Copy all of the entries below line for line without changing anything, and leave the pictures out.

Collected data
# # #

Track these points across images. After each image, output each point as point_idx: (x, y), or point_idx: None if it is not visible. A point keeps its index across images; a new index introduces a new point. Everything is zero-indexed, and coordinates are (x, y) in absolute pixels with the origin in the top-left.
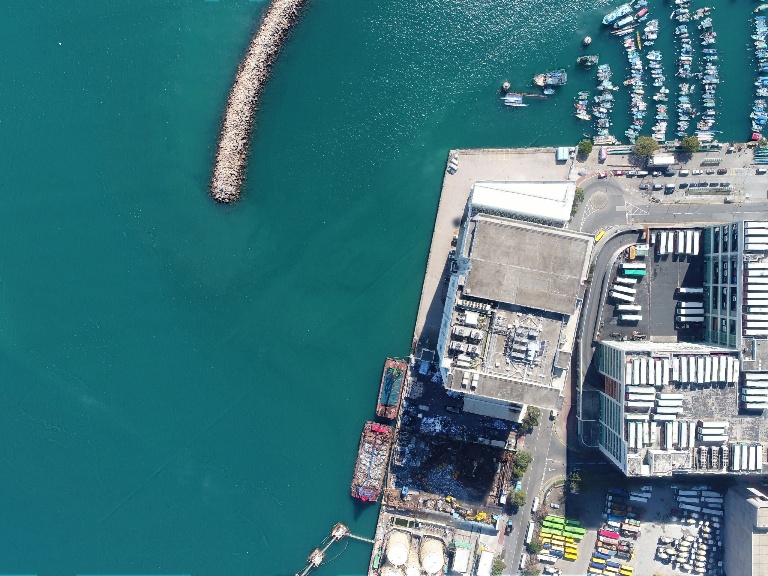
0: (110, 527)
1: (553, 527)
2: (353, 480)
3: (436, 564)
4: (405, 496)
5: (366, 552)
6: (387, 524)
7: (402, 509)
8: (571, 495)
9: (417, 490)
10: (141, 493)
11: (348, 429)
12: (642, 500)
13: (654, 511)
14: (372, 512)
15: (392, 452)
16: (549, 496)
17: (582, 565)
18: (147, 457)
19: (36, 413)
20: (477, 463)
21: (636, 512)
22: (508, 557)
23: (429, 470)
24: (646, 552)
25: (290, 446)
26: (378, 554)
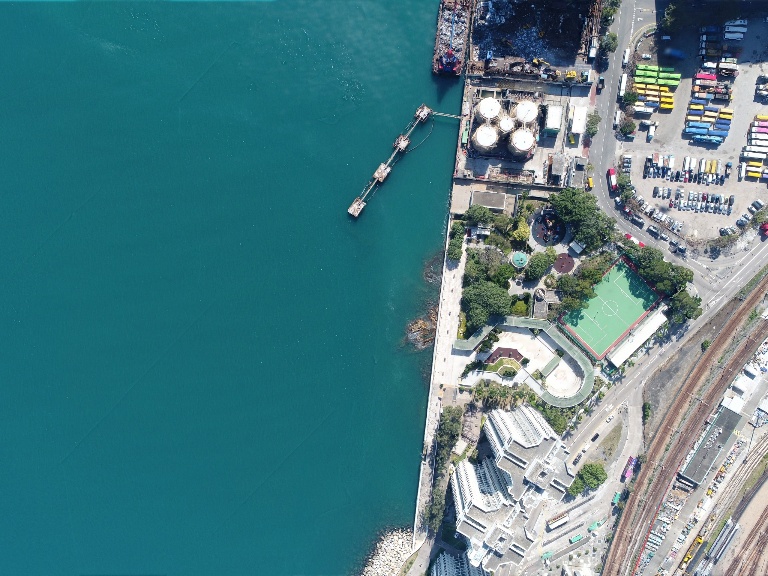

# # #

**RESULT OF THE TASK**
Track these points across images. After each image, output each point as point_idx: (x, y), or point_idx: None if it is not visible. A point keeps its index across images; a new index introduces a new point. Everything is zero-indexed, and coordinates are (x, y) in absolute pixels with the origin in the top-left.
0: (110, 527)
1: (553, 527)
2: (353, 480)
3: (436, 564)
4: (405, 496)
5: (366, 552)
6: (387, 524)
7: (402, 509)
8: (571, 495)
9: (417, 490)
10: (141, 493)
11: (348, 429)
12: (642, 500)
13: (654, 511)
14: (372, 512)
15: (392, 452)
16: (549, 496)
17: (582, 565)
18: (147, 457)
19: (36, 413)
20: (477, 463)
21: (636, 512)
22: (508, 557)
23: (429, 470)
24: (646, 552)
25: (290, 446)
26: (378, 554)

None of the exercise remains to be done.